Interestingly, even the mother organization that gave birth to the EMIS success story, Kano SUBEB, was in fact an initiative of Kano’s ingenuity. The Kano State government came up in 1987 with what was then known as the Kano State primary Schools Management Board (KPSMB). The idea was to accord the state’s basic education needs, all the necessary attention it deserves so as to fast-track the educational development of the state in that all important sector. The scheme proved successful and Lagos State was among the first Southern States that sought for collaboration with Kano State in assisting them to model their development needs along Kano.
Then Lagos State Commissioner for Education, Alhaji Mahmoud Balogun, an educationist par excellence, led a team of professionals and other Stakeholders to Kano to understudy the brilliant idea behind establishing the Primary Schools Management Board. The initiative also generated widespread interest that the Federal Government eventually adopted the Scheme and established a national body that goes by the name Universal Basic Education Board (UBEB) with all the various state governments having their own similar version at state level. Kano State, for emphasis sake, has again given nation another milestone, due to its well-known resourcefulness and ingenuity
Way back to the 1980’s, specifically during the second republic, the administration of Late Muhammadu Abubakar Rimi established the highly successful Agency for Mass Education, which won an International award, a UNESCO award for its excellent Mass Literacy programme. So many success stories abound about Kano’s ingenuity in policy formulation and execution. The reason is not farfetched. Kano State has some of the most highly educated and experienced professionals that Nigeria can boast of. The state is endowed with numerous world-class scholars and exceptional professionals of rare disciplines and callings.

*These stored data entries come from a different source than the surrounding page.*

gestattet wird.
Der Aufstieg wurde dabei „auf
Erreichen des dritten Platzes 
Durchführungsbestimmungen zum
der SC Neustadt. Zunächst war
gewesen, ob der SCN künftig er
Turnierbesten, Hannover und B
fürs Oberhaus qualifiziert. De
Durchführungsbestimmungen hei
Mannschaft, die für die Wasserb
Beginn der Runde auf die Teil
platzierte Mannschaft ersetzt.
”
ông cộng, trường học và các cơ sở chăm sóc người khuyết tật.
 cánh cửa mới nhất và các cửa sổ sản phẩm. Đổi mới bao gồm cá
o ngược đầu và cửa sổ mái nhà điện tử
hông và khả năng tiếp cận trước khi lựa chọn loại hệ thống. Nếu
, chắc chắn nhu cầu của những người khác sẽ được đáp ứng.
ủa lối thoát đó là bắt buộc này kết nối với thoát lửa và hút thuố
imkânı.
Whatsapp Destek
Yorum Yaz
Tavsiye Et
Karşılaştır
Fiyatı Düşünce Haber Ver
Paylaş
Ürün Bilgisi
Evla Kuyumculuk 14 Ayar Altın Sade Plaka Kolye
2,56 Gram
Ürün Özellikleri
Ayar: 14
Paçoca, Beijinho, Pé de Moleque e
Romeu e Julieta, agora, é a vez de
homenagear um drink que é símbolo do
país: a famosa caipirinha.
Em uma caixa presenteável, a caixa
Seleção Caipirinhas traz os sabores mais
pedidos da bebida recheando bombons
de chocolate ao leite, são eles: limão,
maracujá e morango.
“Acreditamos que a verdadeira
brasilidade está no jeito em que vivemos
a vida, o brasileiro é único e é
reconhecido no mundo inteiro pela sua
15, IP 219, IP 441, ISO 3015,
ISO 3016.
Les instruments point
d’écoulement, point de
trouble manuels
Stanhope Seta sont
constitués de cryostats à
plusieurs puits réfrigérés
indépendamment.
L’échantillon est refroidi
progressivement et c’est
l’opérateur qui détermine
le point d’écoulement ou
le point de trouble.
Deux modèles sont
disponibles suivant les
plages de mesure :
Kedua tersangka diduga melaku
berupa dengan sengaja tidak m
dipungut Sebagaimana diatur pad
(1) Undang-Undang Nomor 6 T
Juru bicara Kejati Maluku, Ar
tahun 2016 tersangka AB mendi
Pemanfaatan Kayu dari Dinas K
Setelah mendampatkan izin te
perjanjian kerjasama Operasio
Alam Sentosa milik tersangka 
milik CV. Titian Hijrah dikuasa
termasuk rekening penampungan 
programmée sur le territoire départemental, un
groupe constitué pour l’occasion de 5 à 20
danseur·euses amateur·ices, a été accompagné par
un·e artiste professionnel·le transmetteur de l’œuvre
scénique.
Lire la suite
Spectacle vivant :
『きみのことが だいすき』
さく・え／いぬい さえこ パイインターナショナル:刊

But, in spite of these glorious past and most recent achievements that made Kano proud, the controversial newly ‘elected’ Kano State governor, Rabiu Musa Kwankwaso, was widely reported to have travelled to Lagos State “to under study the work that (Governor) Raji Fashola has done to transform the state”.
It is not only baffling but perplexing that Kwankwaso would ignore the professionals and technocrats that Kano is noted to have in abundance, when he ventured into a futile chase of a clue on how to govern Kano ala Lagos.

Any Kano citizen that takes pride in the rich record of Kano’s contribution to national development as enunciated by its numerous initiatives would construe Kwankwaso’s gaffe as an aberration. It may perhaps be true, from allegations that are making the rounds that his administration is confused, clueless and bereft of any idea on how to move Kano forward since he is widely perceived to harbour a mind-set full of vengeance and disdain for his predecessor as demonstrated by his policy reversals and draconian rule.
What the state needs at the moment is a level-headed leader with a clear mind, devoid of base sentiments. If something good has been done by its predecessors, common-sense requires that be sustained and built upon.
For instance, the administration of Malam Ibrahim Shekarau, Kwankwaso’s immediate predecessor, is known to have constructed the Tamburawa and Watari water projects, as well as the Abubakar Imam ultramodern urology centre, and the largest market in West Africa, the Kanawa International Market, among numerous others. …”there is no reason why the new (Kwankwaso) government should not acknowledge and continue it,” so observed the timely editorial of the Daily Trust of June 24, 2011.

Governor Babatunde Raji Fashola may have had the grasp of the situation of Lagos, when he suggested “the need for a retreat with government officials so that ideas would be exchanged”, no doubt surprised that there is no effort to tap from Kano State’s vast resources, human and material.
That is how governance is done. That is how Kano earned its distinction by tapping from within, relying on the vast potentials that the state was blessed with. Unless Kwankwaso is bent in transforming Kano in his own vision, which would perhaps come with some “painful adjustments” and, inevitably, distortions.

Indabawa wrote in from Valentine Street, Wuse Zone 5, Abuja.